Testimony Tuesday: A Married Man’s Testimony
“Brad’s” Story
I grew up in a Christian home. God has always been an important part of my life. I was baptized at age 11. But I started down a path of pornography addiction at 13 with women’s swimsuit and lingerie catalogs. Then in high school I discovered nude internet photos and eventually progressed to hardcore internet videos. I spent 20 years addicted to internet pornography. It eventually took a toll on my ability to function as a healthy person. It took a toll on my marriage. It took a toll on my ability to be productive. But its greatest toll was on my spiritual relationship with God and I carried an overwhelming burden of guilt in secret.
Back when I was 17, I had started questioning the existence of God when He gave me a transformative experience.
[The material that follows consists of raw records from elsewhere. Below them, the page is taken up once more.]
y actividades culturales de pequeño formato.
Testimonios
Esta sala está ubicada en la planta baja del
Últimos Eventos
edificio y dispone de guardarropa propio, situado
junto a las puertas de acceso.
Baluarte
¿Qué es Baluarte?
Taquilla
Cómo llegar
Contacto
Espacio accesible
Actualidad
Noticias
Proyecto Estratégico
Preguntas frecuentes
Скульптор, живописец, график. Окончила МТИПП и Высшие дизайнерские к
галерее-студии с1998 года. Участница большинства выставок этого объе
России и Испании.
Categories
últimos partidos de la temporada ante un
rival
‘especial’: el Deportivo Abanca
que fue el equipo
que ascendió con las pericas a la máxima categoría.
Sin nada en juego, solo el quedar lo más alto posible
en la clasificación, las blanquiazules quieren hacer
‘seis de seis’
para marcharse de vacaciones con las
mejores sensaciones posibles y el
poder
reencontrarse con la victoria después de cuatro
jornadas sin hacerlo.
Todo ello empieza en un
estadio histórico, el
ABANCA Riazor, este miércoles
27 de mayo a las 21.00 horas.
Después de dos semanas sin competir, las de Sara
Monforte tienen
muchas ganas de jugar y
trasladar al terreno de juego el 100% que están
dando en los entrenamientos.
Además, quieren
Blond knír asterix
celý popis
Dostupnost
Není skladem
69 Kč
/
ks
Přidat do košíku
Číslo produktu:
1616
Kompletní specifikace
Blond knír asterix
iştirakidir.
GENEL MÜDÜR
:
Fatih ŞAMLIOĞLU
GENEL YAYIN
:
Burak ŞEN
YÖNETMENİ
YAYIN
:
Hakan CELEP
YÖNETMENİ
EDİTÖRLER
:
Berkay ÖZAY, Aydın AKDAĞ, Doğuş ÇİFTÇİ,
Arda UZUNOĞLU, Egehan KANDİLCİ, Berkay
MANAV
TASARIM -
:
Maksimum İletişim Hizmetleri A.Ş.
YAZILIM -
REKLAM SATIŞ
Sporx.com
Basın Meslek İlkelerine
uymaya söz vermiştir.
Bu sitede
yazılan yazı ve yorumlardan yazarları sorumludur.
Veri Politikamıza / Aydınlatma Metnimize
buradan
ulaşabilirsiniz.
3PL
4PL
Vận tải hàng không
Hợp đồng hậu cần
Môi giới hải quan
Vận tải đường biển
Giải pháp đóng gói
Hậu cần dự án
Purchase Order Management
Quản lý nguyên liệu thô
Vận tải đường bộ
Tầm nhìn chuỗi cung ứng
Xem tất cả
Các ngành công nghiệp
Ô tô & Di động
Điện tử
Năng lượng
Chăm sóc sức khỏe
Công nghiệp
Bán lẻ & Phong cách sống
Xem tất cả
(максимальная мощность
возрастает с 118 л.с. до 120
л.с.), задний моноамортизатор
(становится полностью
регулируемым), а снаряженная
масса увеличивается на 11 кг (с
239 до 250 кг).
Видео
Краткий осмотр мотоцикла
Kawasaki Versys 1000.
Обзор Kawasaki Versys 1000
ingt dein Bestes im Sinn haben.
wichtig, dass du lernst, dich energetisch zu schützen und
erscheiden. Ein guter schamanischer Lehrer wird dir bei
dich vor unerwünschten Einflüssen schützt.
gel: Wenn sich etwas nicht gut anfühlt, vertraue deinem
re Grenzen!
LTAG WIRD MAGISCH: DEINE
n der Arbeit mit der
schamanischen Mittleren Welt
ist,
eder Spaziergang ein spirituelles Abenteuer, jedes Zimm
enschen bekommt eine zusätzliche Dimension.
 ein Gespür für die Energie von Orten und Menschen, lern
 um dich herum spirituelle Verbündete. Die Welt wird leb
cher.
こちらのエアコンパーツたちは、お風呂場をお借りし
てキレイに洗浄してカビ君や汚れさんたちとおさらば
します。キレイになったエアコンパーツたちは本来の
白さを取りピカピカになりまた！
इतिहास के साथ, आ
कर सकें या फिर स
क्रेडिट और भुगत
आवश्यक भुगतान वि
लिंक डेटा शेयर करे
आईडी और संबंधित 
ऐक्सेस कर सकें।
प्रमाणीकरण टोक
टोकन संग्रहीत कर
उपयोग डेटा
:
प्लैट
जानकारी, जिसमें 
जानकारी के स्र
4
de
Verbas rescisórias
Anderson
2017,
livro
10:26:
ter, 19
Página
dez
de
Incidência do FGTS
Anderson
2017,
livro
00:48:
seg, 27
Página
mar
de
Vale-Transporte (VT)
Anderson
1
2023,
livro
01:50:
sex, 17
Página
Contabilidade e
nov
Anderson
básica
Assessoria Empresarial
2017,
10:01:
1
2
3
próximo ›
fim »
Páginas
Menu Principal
I committed to never doubting how real and active He was, but my addiction kept me trapped in spiritual immaturity, unable to grow as God desired. It left me with a living/breathing/moving piece missing from my spiritual walk. I was committed to God, but the guilt and shame of my sexual sins left me trapped as a Pharisee without the possibility of spiritual growth and freedom in Christ. Over the course of my addiction I spent many thousands of hours looking at internet porn and masturbated over 3000 times. I fantasized about friends, co-workers, and others in ways that left me broken and ashamed. I lied to my wife over and over, ruining my own self-image and the trust in our marriage. I wasted so much of my life chasing after the high of pornography and masturbation only to immediately loathe myself as soon as it was done. I wanted to quit but I didn’t want to quit. I would stop for a time and then go right back to addiction. I lived a constant double-life and started to believe that I would never find a way of escape.
Pureheart has been a key part of breaking through physical, mental, emotional, and spiritual barriers to experience spiritual growth and freedom from addiction. My spiritual walk is healthier, more varied, and real, and my marriage is vastly improved. My wife comments on the difference quite frequently and how much she loves our changed relationship. I have been pornography free for 11 months. I had no masturbations for 10 months before a recent relapse. But even in that one relapse the difference between the old me and the new creation God has made is evident. I didn’t hide it from my wife. Instead I told her and my Pureheart Band of Brothers right away. I implemented the plan of dealing with a relapse so that I do not go back to the same old addiction. The lack of hiding and shame has made such a difference in addressing the problem and growing away from it, not toward it. God has brought such great blessings to me and my family through Pureheart and I am so eternally grateful.
What helped me most in the Pureheart process is the practical and comprehensive nature of the program and the accountability and relationships in my Band of Brothers. I was skeptical of doing counseling with a group but now I wouldn’t trade it for the world. The ability to openly fail without condemnation, but rather total support has been powerful. Additionally, seeing other brothers be 100% honest about their failures is inspiring and transformative. There is power in bringing our sins to light before brothers who hold no condemnation. I wholeheartedly recommend Pureheart to anyone who wants to get pure and receive training in growing spiritually far beyond mere purity to experience real intimacy with God. I would do it all over again a million times out of a million.